Menulis memang gampang jika menulis sekadarnya atau asal menulis. Namun menulis yang baik, butuh keterampilan dan sedikit pengetahuan. Keterampilan diperoleh dari latihan dan praktik yang terus menerus. Semakin sering latihan dan mempraktikan, menulis akan semakin lihai dan lancar. Pengetahuan menulis adalah pengetahuan tentang bahasa, khususnya tata bahasa. Sejak kelas 1 SD kita sudah belajar bahasa Indonesia. Jadi jika kita sudah lulus SMA, maka sebenarnya pengetahuan tentang bahasa sudah cukup.
Kita telah belajar apa itu kata dasar, kata sambung, kata majemuk, awalan, akhiran kemudian kalimat, frase, kalimat majemuk, paragraf dan sebagainya. Semua telah kita pelajari. Namun entah karena lupa atau kurang paham, masih sering ditemukan kesalahan-kesalahan dalam penulisan. Sebagai salah satu editor di harian online KabarIndonesia, saya sering menemukan kesalahan mendasar dari para pewarta warga.
Pertama, masih banyak penulis yang belum bisa membedakan mana di sebagai awalan dan mana di sebagai kata depan. Di sebagai awalan harus disambung dengan kata berikutnya. Sedangkan di sebagai kata depan harus dipisah. Di dalam kata diterima adalah awalan sehingga penulisannya harus disambung. Di dalam kata di belakang adalah kata depan sehingga penulisannya harus dipisah.
Sebenarnya untuk membedakannya sangat mudah. Di yang diikuti oleh kata kerja adalah awalan sehingga penulisannya harus disambung.
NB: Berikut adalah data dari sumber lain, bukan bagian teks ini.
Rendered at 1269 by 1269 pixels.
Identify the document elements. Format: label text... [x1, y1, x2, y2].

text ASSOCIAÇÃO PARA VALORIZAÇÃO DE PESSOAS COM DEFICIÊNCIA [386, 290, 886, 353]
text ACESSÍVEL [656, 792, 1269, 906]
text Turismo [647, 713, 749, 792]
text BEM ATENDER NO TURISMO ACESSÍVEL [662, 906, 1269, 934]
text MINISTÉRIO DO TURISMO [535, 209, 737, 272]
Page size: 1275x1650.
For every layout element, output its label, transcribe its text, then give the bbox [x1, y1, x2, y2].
Contohnya, diterima, dibuka, dihadang dan sebagainya. Di yang diikuti kata keterangan tempat adalah kata depan sehingga penulisannya harus dipisah. Contohnya, di belakang, di kantor, di rumah, di perpustakaan, di lapangan dan sebagainya.
Berikutnya adalah menulis dengan kalimat yang panjang-panjang. Tidak jarang satu paragraf hanya terdiri dari satu kalimat yang panjang sekali. Kalimat yang sangat panjang akan membingungakan pembaca. Sebagaimana kita ketahui bahwa fungsi tulisan adalah untuk berkomunikasi. Fungsi atau tujuan komunikasi adalah menyampaikan pesan atau informasi dari seseorang kepada orang lain.
Kalimat yang panjang membuat orang yang membacanya kurang paham dan bingung. Dengan demikian, tujuan dari komunikasi itu tidak tercapai. Penulis melakukan hal yang sia-sia karena telah menulis panjang lebar namun tidak tercapai maksud dan tujuannya. Demikian juga dengan pembaca yang tidak memperoleh informasi atau pesan apa pun kecuali kebingungan.
Bill Scott dalam bukunya yang berjudul, “Keterampilan Berkomunikasi,” menyatakan bahwa kebanyakan orang dapat memahami kalimat yang panjangnya sekitar 16 sampai 19 kata. Penulis yang menggunakan kalimat yang lebih panjang akan menambah risiko sukar dimengerti.
Tidak ada salahnya kita membuka dan membaca lagi buku pelajaran bahasa Indonesia baik SMP maupun SMA untuk sekadar menyegarkan ingatan. Jangan berhenti belajar hanya karena sudah lulus dan mendapat ijazah. Agar bisa menulis dengan lebih baik, kita harus tetap dan terus belajar. Selamat belajar dan teruslah berlatih menulis.